Amid all of that, the Republican legislative leaders sued the executive branch to force Stitt to declare a revenue failure for fiscal year 2020 so reserve funds could be tapped to plug budget holes.

But the most action came earlier this week when Gov. Kevin Stitt vetoed a $7.7 billion fiscal year 2020 budget bill and three supporting bills, only to have lawmakers override those vetoes within hours, showing cracks in the relationship between the two branches of government.

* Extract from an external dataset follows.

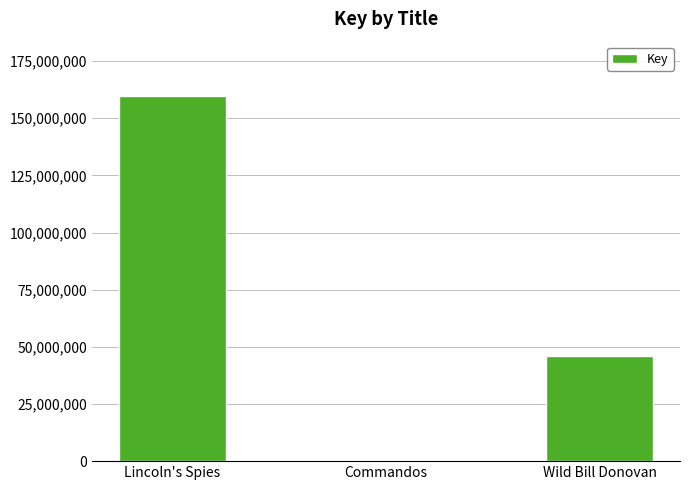

What is the sum of all values?

205602455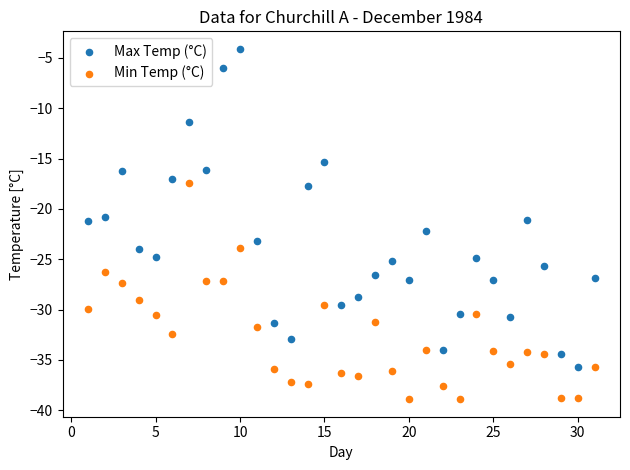

What are all the series names shown in the legend?

Max Temp (°C), Min Temp (°C)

Lawmakers sailed a few darts in Stitt’s direction on the way out the door but also sent him some legislation he wanted. Most notably, they approved an array of mechanisms to fund his proposed SoonerCare 2.0, a form of Medicaid expansion set to begin on July 1.

One piece of that puzzle — tapping into the annual tobacco settlement payments — would require a vote of the people.

The same funding streams could be used for the expanded Medicaid proposed by State Question 802, but that would require separate legislative action.

Stitt might not be as pleased with the cost of living increases for state pensioners that was given final approval by the Legislature on Friday. He also might not be keen on one of the Legislature’s final acts.

Rather than adjourning “sine die” — a Latin phrase meaning final adjournment — lawmakers adopted a resolution that would allow them to come back any time before the May 29 constitutional deadline for adjournment. That forces Stitt to either sign or veto all legislation presented to him with time remaining for lawmakers to return for another override.

In fact, House Majority Leader Jon Echols, R-Oklahoma City, advised House members to be ready to return next Friday for just such an occasion.

Friday was eventful in the House and Senate but not overly dramatic. Besides the SoonerCare 2.0 measures, the House spent two hours passing and sending to the governor a bill that would allow a woman who has received an abortion and her close relatives to sue the abortion provider if they decide, after the fact, that the woman was not provided sufficient informed consent.

Also passed was legislation barring so-called red flag laws, which allow preemptive action to confiscate the guns of people deemed a danger to themselves or others.